Cet ouvrage est une monographie du théâtre tibétain ache lhamo,
tel qu'il était joué à l'époque prémoderne, antérieure à 1950, et tel
qu'il est encore joué actuellement en Région autonome du Tibet
(République populaire de Chine) et dans la diaspora tibétaine établie en
Inde et au Népal. Comme la plupart des théâtres d'Asie, il est un genre
composite: à la fois drame à thématique religieuse, issue du bouddhisme
mahâyâna, satire mimée et farce paysanne, il comprend de la
récitation, du chant, des percussions, de la danse et des bouffoneries
improvisées, ainsi qu'un usage de masques et de costumes flamboyants,
qui tranchent avec la sobriété absolue de la mise en scène. Bien qu'il
ait été soutenu et financé par le gouvernement des Dalai Lama, par de
grands monastères et par des familles aristocratiques, il s'agit d'un
théâtre avant tout populaire. Cette recherche, qui combine les approches
de l'anthropologie, de la tibétologie et des études théâtrales, s'appuie
sur des enquêtes de terrain de plus de quatre ans au Tibet et en exil.
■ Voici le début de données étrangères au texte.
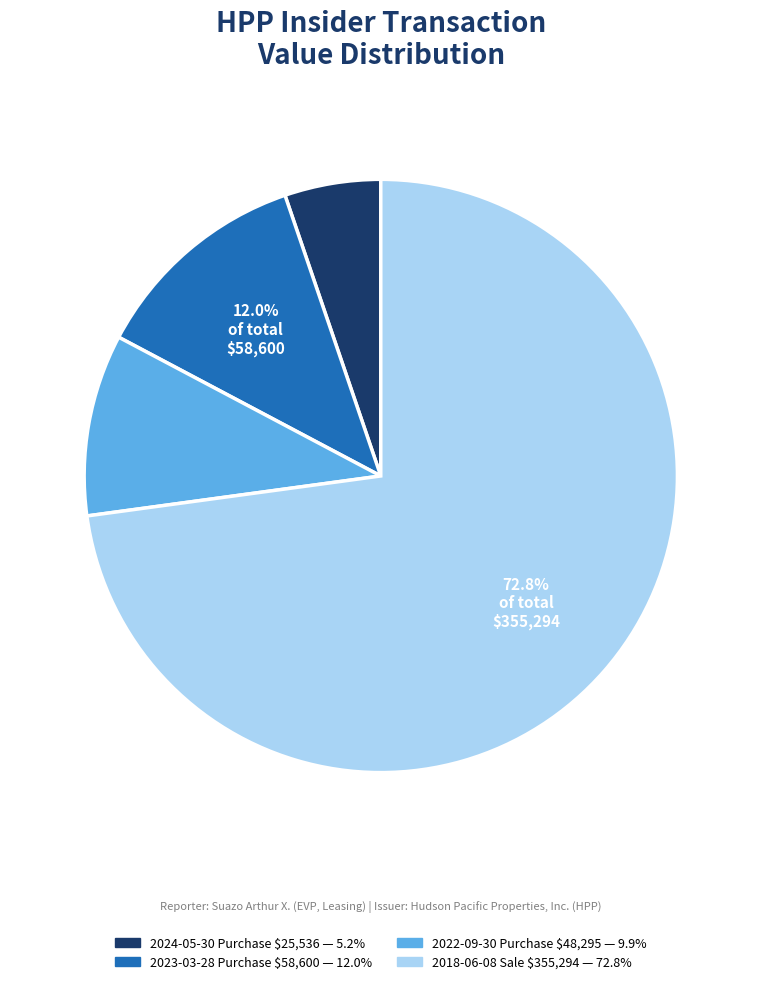

Is there a majority slice in this chart?

Yes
L'étude est divisée en trois parties. La première, «Le cadre
culturel du lhamo avant 1959», est consacrée au contexte
(historique, religieux et littéraire) dans lequel le théâtre est
inscrit, ainsi qu'aux textes (leur contenu, leurs modalités de
composition et de transmission) qui révèlent l'imaginaire propre du
théâtre. La deuxième partie est une analyse de «L'ancrage sociologique
du lhamo». Les conditions matérielles des représentations sont
examinées: les divers types de troupes, leur organisation interne, le
statut social des acteurs, l'inscription de la pratique du théâtre dans
le système socio-économique, et les rapports d'obligations tissés entre
acteurs, seigneurs et commanditaires. La dernière partie, «Art et
savoirs des acteurs» rend compte des conceptions, valeurs, plaisirs et
difficultés de ceux qui pratiquent cette forme d'art. La ritualité du
jeu théâtral et les divers registres de virtuosité sont analysés en
détail. L'épilogue fait le point sur la situation contemporaine des deux
côtés de l'Himalaya. Il s'agit fondamentalement d'un théâtre de
paradoxes, qui traverse et relie des aspects contrastés de la culture
tibétaine: bouddhisme et religions mondaines, culture savante et culture
populaire, écriture et oralité, éléments exogènes et apports
autochtones, aspiration religieuse et intérêts matériels.